Fake Rocket Scientist, Actual Real-Time Systems Engineer

Recorded at Domain-Driven Design 2016, January 26-29, Brussels



Bio

Brian Troutwine is a software engineer with a focus on fault tolerant, real-time and critical systems. His professional focus is in automated control in domains where human interaction is too slow but human oversight of machines is paramount. Brian has previously spoken on telemetry gathering and interpretation at Erlang Factory Berlin and on the design of functional languages at QCon San Francisco. He is a senior engineer on the AdRoll Real-Time Bidding project.

Talk: The Charming Genius of the Apollo Guidance Computer

The Apollo Guidance Computer was a sophisticated fly-by-wire system, interactive with flight crew, with mission control and capable of automatic flight as directed. It was a general purpose, integrated-circuit computer and the programming group for the machine invented wholesale many modern techniques of critical embedded software. This machine whose function was so sophisticated, whose programming environment admitted modern techniques was made of hand-threaded ropes of copper, had a mere 36,864 words of memory and a 2MHz clock. Astronauts were limited to the DSKY, a numeric display and keypad that comprised the whole of their UI.

Even so, Astronauts came to regard the AGC as another crew member, as helpful and trustworthy as their human compatriots. In every Apollo flight the Guidance Computer fulfilled its vital role.

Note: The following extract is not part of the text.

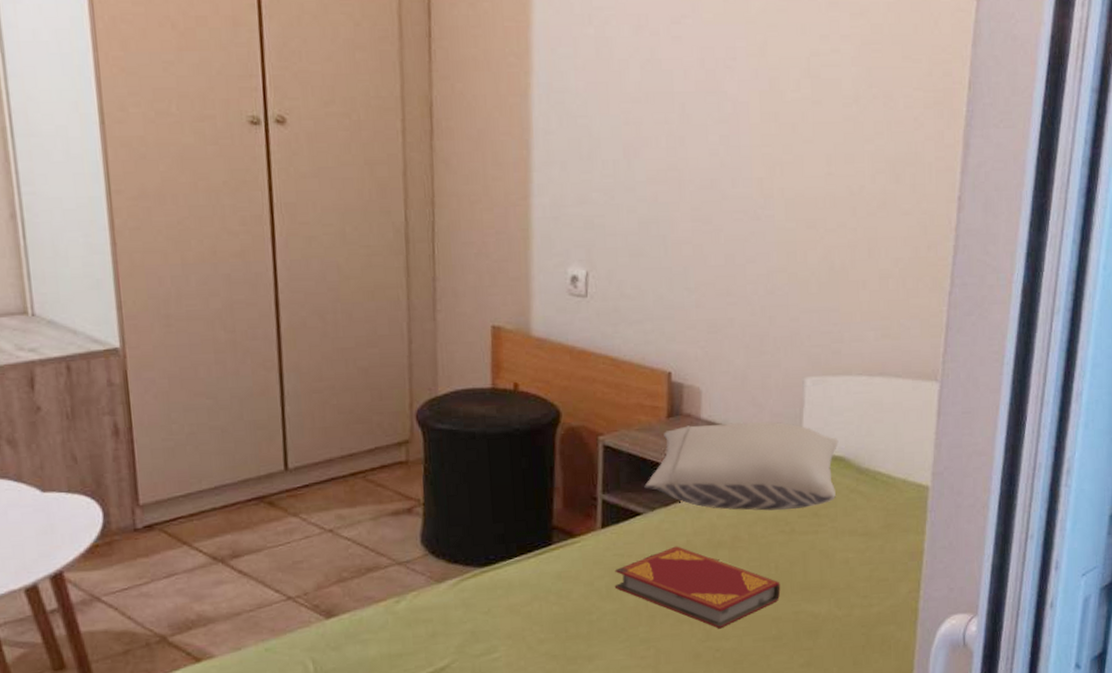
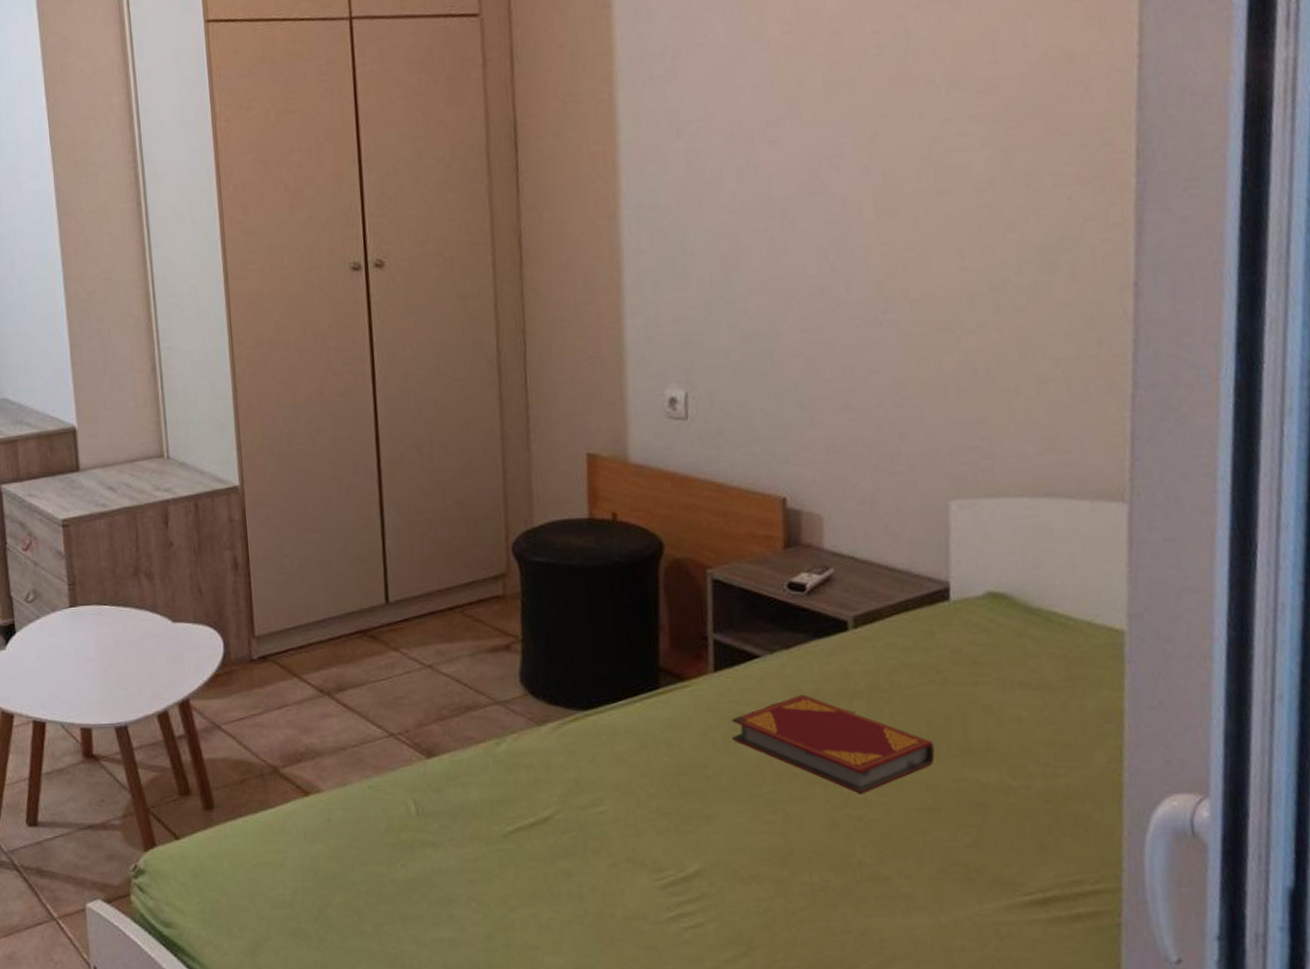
pillow: present [644,421,839,511] -> none [761,552,999,656]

In this talk we'll examine the architecture of the Apollo Guidance Computer and how its software engineers coaxed a limited device into doing so much. We'll explore how AGC integrated with the flight hardware and how the evolution in the spacecraft and evolving mission demands changed the AGC. Though the hardware is archaic, we'll see that the techniques invented to program it and the overall system integration designs are perfectly in step with and of interest to our own time.